Start of Text segment
# Data Normalization
Let's take a look at few rows from some visits to a doctor in the `tidy/doctor_visits.csv` file.

In [None]:
import pandas as pd
import numpy as np
dv = pd.read_csv('../data/tidy/doctor_visits.csv')
dv

### The information is easy to read
All the information presented in this table is easy to read. Any question that is asked about the visits can be quickly answered.

### Yet, something is wrong, what is it?
Although the table of data is sufficient to address our questions, it repeats much of the data and will not scale well as more patients come into the system. It will also be difficult to update historical data, such as if the patient's address changes or a clinic changes names.

### A short intro into data normalization
Modern databases attempt to reduce the amount of replication in the data by a process called **normalization**. It involves separating data into tables to minimize replication and increase data accuracy.

From [wikipedia](https://en.wikipedia.org/wiki/Database_normalization):
> Database Normalization, or simply normalization, is the process of organizing the columns (attributes) and tables (relations) of a relational database to reduce data redundancy and improve data integrity. Normalization is also the process of simplifying the design of a database so that it achieves the optimum structure. It reduces and eliminates redundant data. In normalization, data integrity is assured. It was first proposed by Dr. Edgar F. Codd, as an integral part of a relational model.

There is much, much more to data normalization. The following example is just a brief overview.

### Which values are always the same for each visit?
When looking through the table, you should notice that certain values will repeat for every single visit. For instance, the patient name, address, and birth date are going to be the same. There isn't a need to keep repeating all these values for every visit.

### Separating patient values into a distinct table
Let's select all the patient columns in a single DataFrame. The **`copy`** method is called to ensure that this is new DataFrame is a completely different DataFrame and not referring to the same data as the original.

In [None]:
patient = dv[['patient_name', 'patient_address', 'patient_birthdate']]
patient

### Drop duplicate rows
There is no need to store duplicate values of each row. Let's keep only the unique rows.
End of Text segment
Work task » Which columns does the data normalization page select from the doctor visits table to build the patient DataFrame? This data was taken from a different source than the data normalization page.
Start of Stored data
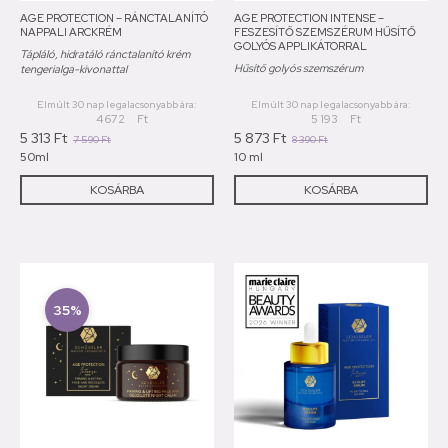
AGE PROTECTION – RÁNCTALANÍTÓ
AGE PROTECTION INTENSE –
NAPPALI ARCKRÉM
FESZESÍTŐ SZEMSZÉRUM HŰSÍTŐ
GOLYÓS APPLIKÁTORRAL
Tápláló, hidratáló ránctalanító krém
Hűsítő golyós szemszérum
tengerialga-kivonattal
Elmúlt 30 nap legalacsonyabb ára:
Elmúlt 30 nap legalacsonyabb ára:
4 672
Ft
5 193
Ft
5 313
Ft
5 873
Ft
7 590
Ft
8 390
Ft
50ml
10 ml
KOSÁRBA
KOSÁRBA
35%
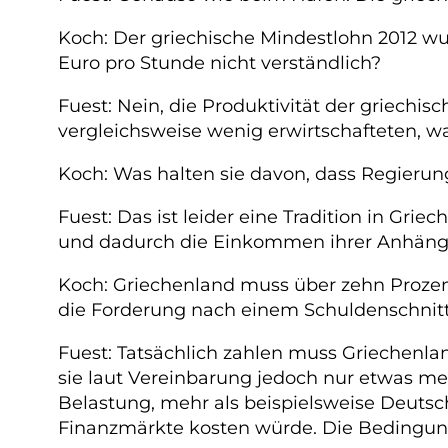
Koch: Der griechische Mindestlohn 2012 wur
Euro pro Stunde nicht verständlich?
Fuest: Nein, die Produktivität der griechis
vergleichsweise wenig erwirtschafteten, war
Koch: Was halten sie davon, dass Regierun
Fuest: Das ist leider eine Tradition in Gri
und dadurch die Einkommen ihrer Anhänger 
Koch: Griechenland muss über zehn Prozen
die Forderung nach einem Schuldenschnit
Fuest: Tatsächlich zahlen muss Griechenlan
sie laut Vereinbarung jedoch nur etwas meh
Belastung, mehr als beispielsweise Deutsch
Finanzmärkte kosten würde. Die Bedingun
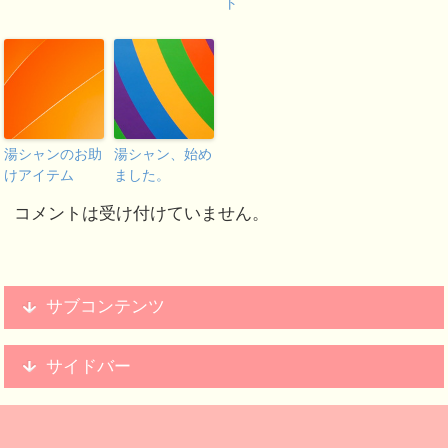
ト
湯シャンのお助
湯シャン、始め
けアイテム
ました。
コメントは受け付けていません。
サブコンテンツ
サイドバー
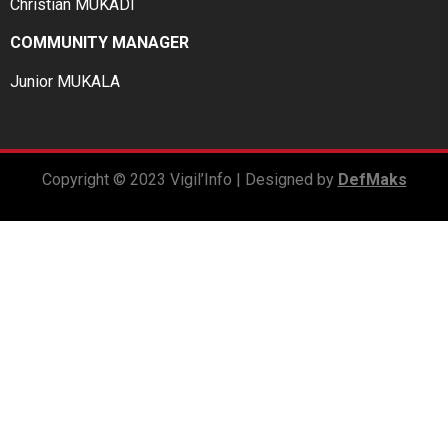
Christian MUKADI
COMMUNITY MANAGER
Junior MUKALA
Copyright © 2023 Vigil’Info | Designed by
DefMaks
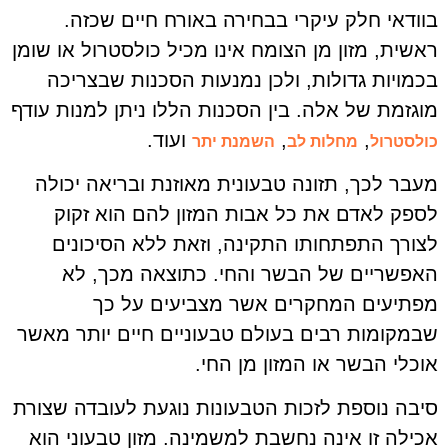
בוודאי חלק עיקרי בבחירה באורח חיים שכזה.
ראשית, מזון מן הצומח אינו מכיל כולסטרול או שומן
בכמויות גדולות, ולכן נמנעות הסכנות שבצריכה
מוגזמת של אלה. בין הסכנות הללו ניתן למנות עודף
,
,
ועוד.
כולסטרול
מחלות לב
השמנת יתר
מעבר לכך, תזונה טבעונית מאוזנת ובריאה יכולה
לספק לאדם את כל אבות המזון להם הוא זקוק
לצורך התפתחותו התקינה, וזאת ללא הסיכונים
האפשריים של הבשר והחי. כתוצאה מכך, לא
מפתיעים המחקרים אשר מצביעים על כך
שבמקומות רבים בעולם טבעוניים חיים יותר מאשר
אוכלי הבשר או המזון מן החי.
סיבה נוספת לזכות הטבעונות נוגעת לעובדה שצורת
אכילה זו אינה נחשבת למשמינה. מזון טבעוני הוא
End of Stored data
Task response »
- patient_name
- patient_address
- patient_birthdate